Data Lake rolling upgrade limitations and issues
The Data Lake rolling upgrade has the following limitations:
- Long running CDE and Cloudera AI Spark jobs might loose connectivity to the Hive Catalog and fail during and after a Data Lake rolling upgrade. We recommend stopping these jobs prior to attempting the upgrade. The jobs will work again fine after re-submitting them.
- Cloudera recommends performing the upgrade outside of working hours, as user-facing UI/API endpoints may become unstable. Workloads running on Data Hubs and Data Services use different internal endpoints, so they are not affected. The impact of this is that you may not be able to view or edit Ranger permissions and the Ranger audit log, browse Atlas/Data Catalog, or make changes to Atlas at certain times during the rolling Data Lake upgrade (see Known Issues in Apache Atlas for more details on Atlas issues). If you are using custom-built applications that interact with the Data Lake using these endpoints, we recommend implementing retry logic in your clients to handle temporary unavailability of these endpoints. This is a best practice, irrespective of rolling upgrades.
- Atlas Authorization may return a “403-Access Denied” in response to Atlas REST API calls. After the rolling upgrade finishes and Ranger Admin is back up, these services and their endpoints will continue to function normally.

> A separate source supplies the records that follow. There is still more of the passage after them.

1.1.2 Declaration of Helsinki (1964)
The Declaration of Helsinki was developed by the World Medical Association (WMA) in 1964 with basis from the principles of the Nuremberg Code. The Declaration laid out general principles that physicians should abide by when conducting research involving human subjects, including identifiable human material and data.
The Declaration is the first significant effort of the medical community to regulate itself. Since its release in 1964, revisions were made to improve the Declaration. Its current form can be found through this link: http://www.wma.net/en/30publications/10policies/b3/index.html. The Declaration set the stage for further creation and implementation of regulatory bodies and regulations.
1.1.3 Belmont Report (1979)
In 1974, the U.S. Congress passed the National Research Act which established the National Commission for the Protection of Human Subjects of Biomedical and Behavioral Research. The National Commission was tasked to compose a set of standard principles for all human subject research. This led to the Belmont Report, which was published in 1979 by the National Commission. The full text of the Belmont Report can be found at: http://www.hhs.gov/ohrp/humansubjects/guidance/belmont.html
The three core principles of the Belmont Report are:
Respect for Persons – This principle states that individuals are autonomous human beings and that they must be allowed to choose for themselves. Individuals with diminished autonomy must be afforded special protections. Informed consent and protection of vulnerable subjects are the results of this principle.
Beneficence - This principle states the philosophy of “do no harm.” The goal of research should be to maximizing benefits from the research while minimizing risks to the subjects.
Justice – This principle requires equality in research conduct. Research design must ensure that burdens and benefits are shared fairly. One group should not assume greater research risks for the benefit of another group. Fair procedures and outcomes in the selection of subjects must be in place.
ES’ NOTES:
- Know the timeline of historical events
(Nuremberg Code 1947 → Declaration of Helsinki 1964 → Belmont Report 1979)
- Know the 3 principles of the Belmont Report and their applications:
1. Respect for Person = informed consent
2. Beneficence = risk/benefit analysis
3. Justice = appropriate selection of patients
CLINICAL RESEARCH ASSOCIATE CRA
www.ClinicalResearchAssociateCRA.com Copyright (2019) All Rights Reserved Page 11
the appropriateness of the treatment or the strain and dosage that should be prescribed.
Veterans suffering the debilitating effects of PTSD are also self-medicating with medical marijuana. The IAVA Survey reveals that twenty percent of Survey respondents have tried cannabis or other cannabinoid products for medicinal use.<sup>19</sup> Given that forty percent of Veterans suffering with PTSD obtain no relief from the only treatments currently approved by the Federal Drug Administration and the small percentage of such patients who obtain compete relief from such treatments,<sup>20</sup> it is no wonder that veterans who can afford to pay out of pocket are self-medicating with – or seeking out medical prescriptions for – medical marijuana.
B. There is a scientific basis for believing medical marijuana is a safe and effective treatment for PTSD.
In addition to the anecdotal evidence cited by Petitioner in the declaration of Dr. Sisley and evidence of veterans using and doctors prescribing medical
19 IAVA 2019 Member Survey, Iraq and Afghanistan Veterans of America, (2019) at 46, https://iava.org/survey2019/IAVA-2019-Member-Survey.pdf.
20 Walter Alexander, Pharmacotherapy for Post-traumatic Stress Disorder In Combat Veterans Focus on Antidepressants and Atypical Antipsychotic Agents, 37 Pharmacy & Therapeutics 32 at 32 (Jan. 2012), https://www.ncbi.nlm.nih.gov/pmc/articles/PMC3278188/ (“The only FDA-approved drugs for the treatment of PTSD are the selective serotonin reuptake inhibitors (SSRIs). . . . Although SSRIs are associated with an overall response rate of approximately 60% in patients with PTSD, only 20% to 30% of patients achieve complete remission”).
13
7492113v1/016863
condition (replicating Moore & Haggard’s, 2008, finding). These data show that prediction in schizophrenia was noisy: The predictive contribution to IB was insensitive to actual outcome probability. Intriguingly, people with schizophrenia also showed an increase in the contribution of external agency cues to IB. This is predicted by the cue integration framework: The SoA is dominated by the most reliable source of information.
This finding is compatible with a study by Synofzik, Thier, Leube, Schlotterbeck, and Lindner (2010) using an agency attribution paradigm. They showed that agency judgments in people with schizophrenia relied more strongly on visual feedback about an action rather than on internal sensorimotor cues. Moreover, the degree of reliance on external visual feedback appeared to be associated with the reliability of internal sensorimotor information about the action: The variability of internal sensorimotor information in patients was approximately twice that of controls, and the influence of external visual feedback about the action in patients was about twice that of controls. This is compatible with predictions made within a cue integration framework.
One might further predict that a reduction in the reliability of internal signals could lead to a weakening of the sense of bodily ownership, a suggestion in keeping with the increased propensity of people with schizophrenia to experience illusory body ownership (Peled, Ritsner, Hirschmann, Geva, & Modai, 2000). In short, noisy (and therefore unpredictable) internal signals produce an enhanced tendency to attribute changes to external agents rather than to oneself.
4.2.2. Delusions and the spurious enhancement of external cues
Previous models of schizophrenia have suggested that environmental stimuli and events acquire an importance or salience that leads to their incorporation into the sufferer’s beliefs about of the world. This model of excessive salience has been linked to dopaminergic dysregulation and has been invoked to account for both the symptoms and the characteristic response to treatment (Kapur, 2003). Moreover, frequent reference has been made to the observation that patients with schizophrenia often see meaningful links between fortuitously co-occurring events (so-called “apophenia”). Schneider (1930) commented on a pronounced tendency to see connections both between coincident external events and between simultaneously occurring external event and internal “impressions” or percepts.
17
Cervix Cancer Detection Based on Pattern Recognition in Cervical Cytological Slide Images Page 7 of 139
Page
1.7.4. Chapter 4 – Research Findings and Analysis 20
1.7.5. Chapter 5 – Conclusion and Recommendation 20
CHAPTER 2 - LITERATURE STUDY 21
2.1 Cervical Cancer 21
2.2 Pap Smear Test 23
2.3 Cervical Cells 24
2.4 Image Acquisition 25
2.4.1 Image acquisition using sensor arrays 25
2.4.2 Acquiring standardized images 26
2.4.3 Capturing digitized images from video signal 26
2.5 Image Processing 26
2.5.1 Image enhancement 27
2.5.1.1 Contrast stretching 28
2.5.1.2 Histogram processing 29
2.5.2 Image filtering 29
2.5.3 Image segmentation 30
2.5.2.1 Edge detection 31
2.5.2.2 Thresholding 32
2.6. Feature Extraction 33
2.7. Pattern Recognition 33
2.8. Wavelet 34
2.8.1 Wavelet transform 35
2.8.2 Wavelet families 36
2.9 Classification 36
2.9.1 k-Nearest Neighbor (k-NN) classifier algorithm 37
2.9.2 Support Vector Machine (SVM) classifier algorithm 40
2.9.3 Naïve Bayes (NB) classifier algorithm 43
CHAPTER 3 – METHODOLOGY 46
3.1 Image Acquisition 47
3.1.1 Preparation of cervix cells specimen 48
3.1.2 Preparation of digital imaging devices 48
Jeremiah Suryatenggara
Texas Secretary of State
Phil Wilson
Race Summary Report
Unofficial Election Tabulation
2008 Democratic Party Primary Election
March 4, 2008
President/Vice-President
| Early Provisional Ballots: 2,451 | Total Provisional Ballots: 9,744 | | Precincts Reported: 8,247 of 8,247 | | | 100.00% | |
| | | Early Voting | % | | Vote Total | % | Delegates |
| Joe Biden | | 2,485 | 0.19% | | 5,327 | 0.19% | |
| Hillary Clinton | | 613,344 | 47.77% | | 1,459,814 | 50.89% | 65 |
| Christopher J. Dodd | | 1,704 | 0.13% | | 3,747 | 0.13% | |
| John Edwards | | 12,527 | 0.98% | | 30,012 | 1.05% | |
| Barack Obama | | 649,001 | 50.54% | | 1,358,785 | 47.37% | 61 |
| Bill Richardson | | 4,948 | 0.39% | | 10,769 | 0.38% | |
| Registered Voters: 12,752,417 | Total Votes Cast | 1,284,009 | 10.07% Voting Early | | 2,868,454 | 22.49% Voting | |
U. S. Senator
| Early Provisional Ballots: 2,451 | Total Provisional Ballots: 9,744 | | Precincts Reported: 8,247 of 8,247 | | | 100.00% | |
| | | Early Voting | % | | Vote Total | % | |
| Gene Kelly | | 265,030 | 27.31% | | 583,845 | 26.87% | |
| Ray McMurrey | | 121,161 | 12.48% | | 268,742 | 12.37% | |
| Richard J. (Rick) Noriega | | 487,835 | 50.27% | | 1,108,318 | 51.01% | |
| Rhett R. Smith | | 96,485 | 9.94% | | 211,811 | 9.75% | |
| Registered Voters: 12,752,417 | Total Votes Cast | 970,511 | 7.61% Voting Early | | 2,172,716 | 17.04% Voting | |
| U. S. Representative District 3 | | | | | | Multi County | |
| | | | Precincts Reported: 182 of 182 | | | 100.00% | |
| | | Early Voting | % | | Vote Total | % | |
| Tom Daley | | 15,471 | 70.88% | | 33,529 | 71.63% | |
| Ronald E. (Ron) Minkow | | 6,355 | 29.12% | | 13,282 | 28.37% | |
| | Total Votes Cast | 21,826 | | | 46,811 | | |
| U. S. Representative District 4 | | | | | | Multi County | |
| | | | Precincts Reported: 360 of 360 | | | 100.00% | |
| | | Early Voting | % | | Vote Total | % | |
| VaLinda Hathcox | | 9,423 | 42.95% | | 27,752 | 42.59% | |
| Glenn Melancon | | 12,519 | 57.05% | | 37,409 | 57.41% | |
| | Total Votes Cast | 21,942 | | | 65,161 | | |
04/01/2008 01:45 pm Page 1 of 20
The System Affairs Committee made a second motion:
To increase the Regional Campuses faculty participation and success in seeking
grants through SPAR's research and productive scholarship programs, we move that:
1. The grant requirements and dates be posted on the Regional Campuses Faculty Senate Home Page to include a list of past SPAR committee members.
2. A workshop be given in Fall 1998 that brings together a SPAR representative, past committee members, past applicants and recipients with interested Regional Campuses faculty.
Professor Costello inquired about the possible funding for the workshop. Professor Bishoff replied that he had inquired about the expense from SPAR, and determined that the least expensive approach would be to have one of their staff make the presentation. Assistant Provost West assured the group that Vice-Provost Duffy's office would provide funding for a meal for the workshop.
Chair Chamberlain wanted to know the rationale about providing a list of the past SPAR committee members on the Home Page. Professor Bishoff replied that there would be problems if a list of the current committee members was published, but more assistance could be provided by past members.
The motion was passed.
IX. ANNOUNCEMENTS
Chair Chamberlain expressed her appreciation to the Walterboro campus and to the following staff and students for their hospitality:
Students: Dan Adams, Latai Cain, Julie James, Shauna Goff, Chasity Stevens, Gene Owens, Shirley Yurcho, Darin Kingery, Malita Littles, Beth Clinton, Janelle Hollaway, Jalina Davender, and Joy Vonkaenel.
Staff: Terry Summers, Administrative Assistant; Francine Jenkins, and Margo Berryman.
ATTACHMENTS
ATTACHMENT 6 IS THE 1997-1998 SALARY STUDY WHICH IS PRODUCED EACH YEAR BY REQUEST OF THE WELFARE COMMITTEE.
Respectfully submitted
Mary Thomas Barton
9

- The Ranger RAZ server becomes unreachable during and after the OS upgrade for some time, and an UnknownHostException may be seen in the RAZ client. During this period all authentication calls to the Ranger RAZ server are expected to fail.
- During OS upgrades, attempts to access Knox on the host being upgraded may produce occasional 403 HTTP responses. Wait and retry the failed requests.
- If Knox is HA and one of the Knox servers is down, then accessing the service through a Control Plane endpoint URL (i.e., through cloud load balancer) will take approximately 30 seconds to failover the request to the available Knox instance. This also means that the services that are reached through Knox will not be available behind Knox during this period time.
- Solr supports rolling upgrades from release 7.2.18 and higher. Upgrading from a lower version means that all the Solr Server instances are shut down, parcels upgraded and activated, and then the Solr Servers are started again. This causes a service interruption of several minutes, the actual value depending on cluster size. Services like Atlas and Ranger that depend on Solr may face issues because of this service interruption.
- Certain workloads may experience downtime during the Data Lake rolling upgrade
operations:
- Any workloads configured to use a single HMS endpoint (Hive Warehouse Connector configurations).
- Hue File Browser may be unavailable for a short period during a rolling upgrade in a RAZ-enabled environment.
- Other clients in use in your workloads could be impacted. Cloudera recommends testing how your workloads function during Data Lake rolling upgrades, before you adopt this new feature.
- During the rolling upgrade, Hive and HBase grant and revoke commands will not function.
- Generally, if you have any workload that is using a single Data Lake service endpoint, it will likely experience a temporary outage. This may not necessarily result in a workload failure.
- Rolling upgrades for an enterprise Data Lake will take longer than a classic upgrade that requires downtime. This is because OS image upgrade will be performed sequentially, node by node.
- Certain operations (create, upgrade, and resume) for Data Hubs and Data Services are not recommended during a Data Lake rolling upgrade.
- When upgrading Data Hub clusters to Runtime 7.2.18.100, you might encounter staleness in
knox.jwt.client.gateway.address
configuration in case its value points to the address of the Data Lake node. If staleness occurs after the upgrade, you need to run Deploy Client Configuration in Cloudera Manager.